Literasi Hukum - Pembagian kekuasaan (Separation of powers) adalah salah satu prinsip penting dalam sistem pemerintahan yang diperkenalkan oleh seorang filsuf politik terkenal bernama Charles-Louis de Secondat, Baron de La Brède et de Montesquieu, atau yang lebih dikenal sebagai Montesquieu. Dalam karyanya yang terkenal, "The Spirit of the Laws" (Ruang Hukum), Montesquieu menguraikan konsep Separation of powers sebagai salah satu cara untuk mencegah penyalahgunaan kekuasaan oleh pemerintah.

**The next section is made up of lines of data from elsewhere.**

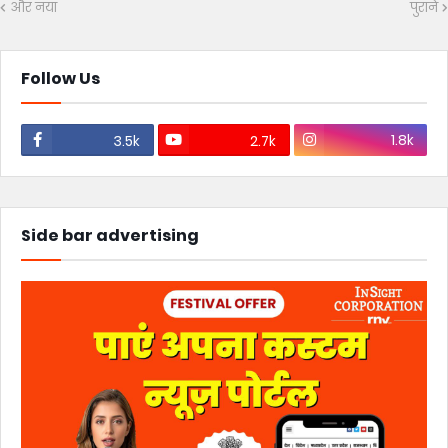
और नया
पुराने
Follow Us
1.8k
3.5k
2.7k
Side bar advertising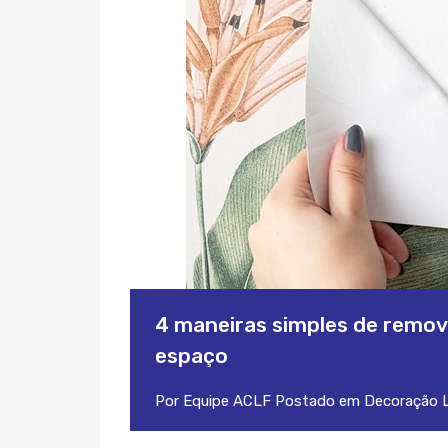
4 maneiras simples de remov
espaço
Por
Equipe ACLF
Postado em
Decoração
L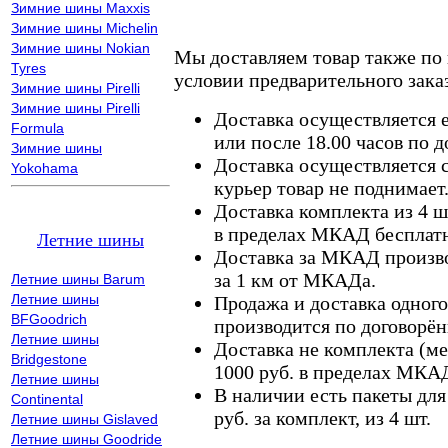
Зимние шины Maxxis
Зимние шины Michelin
Зимние шины Nokian
Мы доставляем товар также по
Tyres
условии предварительного заказ
Зимние шины Pirelli
Зимние шины Pirelli
Доставка осуществляется е
Formula
или после 18.00 часов по 
Зимние шины
Доставка осуществляется с
Yokohama
курьер товар не поднимает
Доставка комплекта из 4 ш
в пределах МКАД бесплатн
Летние шины
Доставка за МКАД произво
за 1 км от МКАДа.
Летние шины Barum
Летние шины
Продажа и доставка одного,
BFGoodrich
производится по договорён
Летние шины
Доставка не комплекта (ме
Bridgestone
1000 руб. в пределах МКА
Летние шины
В наличии есть пакеты дл
Continental
руб. за комплект, из 4 шт.
Летние шины Gislaved
Летние шины Goodride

Pemikiran Montesquieu tentang Pembagian Kekuasaan

Menurut Montesquieu, Separation of powers adalah suatu prinsip yang membagi kekuasaan negara menjadi tiga cabang yang berbeda, yaitu kekuasaan legislatif, eksekutif, dan yudikatif. Setiap cabang memiliki fungsi dan tanggung jawabnya sendiri, dan tidak ada cabang yang memiliki kekuasaan penuh atas keputusan politik.

1. Kekuasaan Legislatif

Kekuasaan legislatif merupakan cabang kekuasaan yang bertanggung jawab untuk membuat undang-undang. Montesquieu berpendapat bahwa kekuasaan legislatif harus terpisah dan independen dari kekuasaan eksekutif dan yudikatif agar tidak ada satu entitas yang memiliki kekuasaan absolut. Tujuan dari pemisahan kekuasaan ini adalah untuk mencegah terjadinya penyalahgunaan kekuasaan dan melindungi hak-hak individu.

2. Kekuasaan Eksekutif

Kekuasaan eksekutif adalah cabang kekuasaan yang bertanggung jawab untuk menjalankan undang-undang yang telah dibuat oleh kekuasaan legislatif. Montesquieu menekankan pentingnya memisahkan kekuasaan eksekutif dari kekuasaan legislatif agar tidak ada satu entitas yang memiliki kekuasaan absolut. Dengan demikian, kekuasaan eksekutif tidak dapat membuat undang-undang sendiri, tetapi hanya bertugas untuk menjalankan undang-undang yang telah ada.